I didn't attempt to find the symbol for JDK 8 because live heap profiling isn't supported on JDK 8, but the process would be the same if you ever need this functionality for that particular Java version.

With these function pointers and the CollectedHeap instance, we can actually make the calls to get the heap usage. Naturally, these calls will return JDK version-specific objects, whose layouts would need to be copied from the JDK sources, unless you're willing to manually interpret the memory bytes as field values.

And there you have it! Well, it wasn't exactly a walk in the park. It took me a while to piece together all the components I needed for this approach to work. However, it is operational and quite lightweight - as long as you're running on a Hotspot VM.

Unfortunately, other VMs are not supported as they lack the necessary symbols, VMStructs, or both.

What More Can We Extract From CollectedHeap?

While examining the CollectedHeap class to determine which methods should be used to retrieve heap usage, I noticed two very intriguing fields in JDK 17:

  • capacity_at_last_gc
  • used_at_last_gc

These fields contain historical GC information updated with each GC cycle.

This seems to be exactly what I was looking for - data on live heap size at the time of the last GC cycle!
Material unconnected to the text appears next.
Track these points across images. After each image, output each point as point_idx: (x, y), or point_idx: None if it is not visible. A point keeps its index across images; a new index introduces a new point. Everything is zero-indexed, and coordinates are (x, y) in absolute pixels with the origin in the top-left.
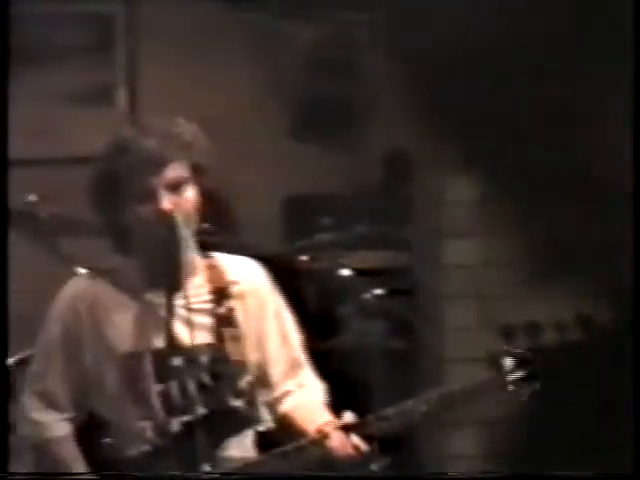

Regrettably, this information is only available for JDK 17+ - but it's better than nothing.
In fact, this information is also available in JDK 11, but only for some of the
CollectedHeap subclasses.
Making use of that would require some form of runtime introspection to determine which
 CollectedHeap subclass instance is stored in the _collectedHeap field, and that's a challenge I haven't tackled yet.

Bringing It All Together

Recall when I referred to the final implementation of this functionality as a hot mess of hacks?

Here's the reason - to support the range of JDK versions and vendors, we need to ensure compatibility with all three modes: native-binding interception to get the JMX MemoryUsage equivalent, natively getting heap usage in the GC callback, and using the historical GC information from CollectedHeap when it's available. We need to try and capture the data for all these modes and then dispatch to the supported mode just in time.

In summary, the best performance will be available for JDK 17+ with Hotspot. Acceptable performance will be achieved with JDK 11 (again, with Hotspot), and any other setup will at least mostly work.

While the solution is not without its downsides and might appear daunting, it works well in practice. Now, we have live heap profiling at our disposal, providing detailed insight into the runtime heap and effectively enhancing the capabilities of our Java profiler once the changes are properly tested and merged in.